(Selected excerpt Opens)

# Exhaust



## EcoDave (Mar 7, 2013)

Ru5ty's Magnaflow 14805 is what I prefer. That is what I am planning to do in the future. 












And In my opinion (and only mine), dual exhaust on a 4 banger just seems silly to me.


----------



## spacedout (Dec 7, 2010)

EcoDave said:


> And In my opinion (and only mine), dual exhaust on a 4 banger just seems silly to me.


Single exhaust usually flows better even on a v8, unless you have true duels(from the motor back) with some sort of pressure balance(H-pipe) between each side. The only way to add duals to the cruze is a y-pipe which is super bad for flow. 

So funny to see 4cylinders with duals on the highway when really cold out, one side of exhaust will have considerably more flow than the other(you can see the exhaust like your breath). Only way this doesn't happen is if you get the exaust from the y-pipe back to have the exact same bends & length.


----------



## CanaryGT (Aug 12, 2013)

Yeah I understand that but for me its more of a symmetry thing. In all honestly the magnaflow sounds good but I do not like having huge tips on the back. I just think the video with the dual exhaust looks nice.

(Selected excerpt Closes)
(Provided records Opens)

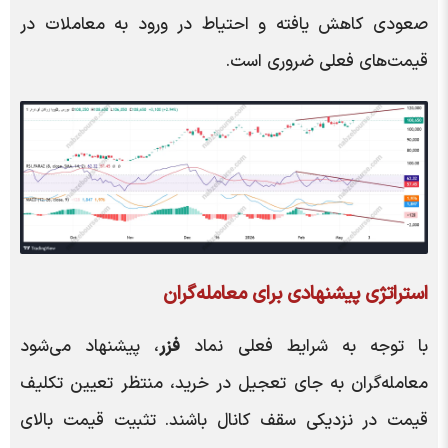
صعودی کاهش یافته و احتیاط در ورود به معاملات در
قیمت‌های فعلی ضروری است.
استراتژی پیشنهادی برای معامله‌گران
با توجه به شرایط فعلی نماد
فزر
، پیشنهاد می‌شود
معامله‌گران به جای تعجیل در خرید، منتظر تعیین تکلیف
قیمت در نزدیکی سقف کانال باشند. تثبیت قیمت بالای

(Provided records Closes)
(Provided records Opens)

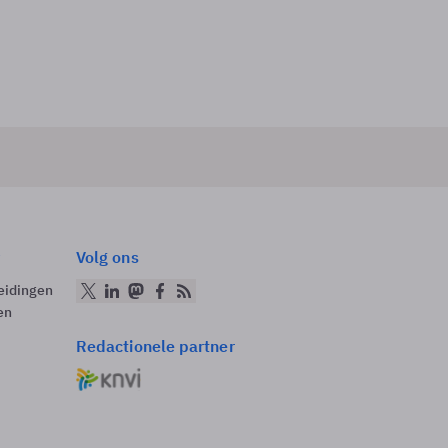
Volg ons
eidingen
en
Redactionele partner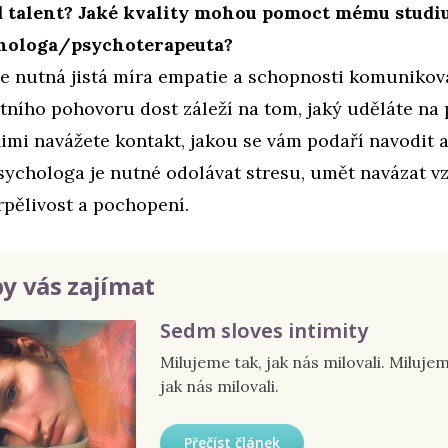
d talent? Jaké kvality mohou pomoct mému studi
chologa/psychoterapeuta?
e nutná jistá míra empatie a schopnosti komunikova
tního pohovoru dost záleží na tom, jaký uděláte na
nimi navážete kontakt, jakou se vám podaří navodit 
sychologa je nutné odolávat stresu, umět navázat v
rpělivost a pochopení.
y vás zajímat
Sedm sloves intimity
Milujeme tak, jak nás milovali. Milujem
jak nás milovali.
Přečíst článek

(Provided records Closes)
(Provided records Opens)

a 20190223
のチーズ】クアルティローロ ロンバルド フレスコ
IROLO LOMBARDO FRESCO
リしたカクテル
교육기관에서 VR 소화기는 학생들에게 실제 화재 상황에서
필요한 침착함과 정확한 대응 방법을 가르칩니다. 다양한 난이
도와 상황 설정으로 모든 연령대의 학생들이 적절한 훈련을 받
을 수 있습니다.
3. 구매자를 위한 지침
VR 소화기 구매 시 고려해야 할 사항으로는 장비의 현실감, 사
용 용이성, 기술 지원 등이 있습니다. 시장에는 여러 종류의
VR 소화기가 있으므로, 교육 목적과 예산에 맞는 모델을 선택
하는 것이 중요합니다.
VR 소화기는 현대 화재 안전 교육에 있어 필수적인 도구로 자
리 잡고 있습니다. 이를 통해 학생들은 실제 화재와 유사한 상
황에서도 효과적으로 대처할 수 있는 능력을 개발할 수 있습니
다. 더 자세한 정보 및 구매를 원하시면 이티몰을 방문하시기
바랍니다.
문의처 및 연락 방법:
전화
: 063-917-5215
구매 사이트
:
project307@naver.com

(Provided records Closes)

*What you need to do:*
A - Answer these questions using the exhaust forum thread.
(i) Which exhaust does EcoDave say they prefer?
(ii) According to spacedout, what is the only way to add duals to the Cruze?
(iii) What does CanaryGT say they do not like having on the back?
B - Reproduce the exhaust forum thread word for word, from "So funny to" up to and including "(Aug 12, 2013)".
C - Go on with the exhaust forum thread after its last post.

*Task responses:*
A -
(i) Ru5ty's Magnaflow 14805
(ii) A y-pipe
(iii) Huge tips

B -
So funny to see 4cylinders with duals on the highway when really cold out, one side of exhaust will have considerably more flow than the other(you can see the exhaust like your breath). Only way this doesn't happen is if you get the exaust from the y-pipe back to have the exact same bends & length.


----------



## CanaryGT (Aug 12, 2013)

C -
----------



## brian v (Dec 25, 2011)

Go for that man , and if you pull that off you will be happier with yer cruzen .


----------



## CanaryGT (Aug 12, 2013)

brian v said:


> Go for that man , and if you pull that off you will be happier with yer cruzen .


Go for what? Lol


----------



## brian v (Dec 25, 2011)

What ever you are trying to do to improve your cruzen . The symmetry aspect of the rear .


----------



## CanaryGT (Aug 12, 2013)

brian v said:


> What ever you are trying to do to improve your cruzen . The symmetry aspect of the rear .



Thanks! I appreciate it! I was just wondering if I can use magnaflow mufflers but those tips.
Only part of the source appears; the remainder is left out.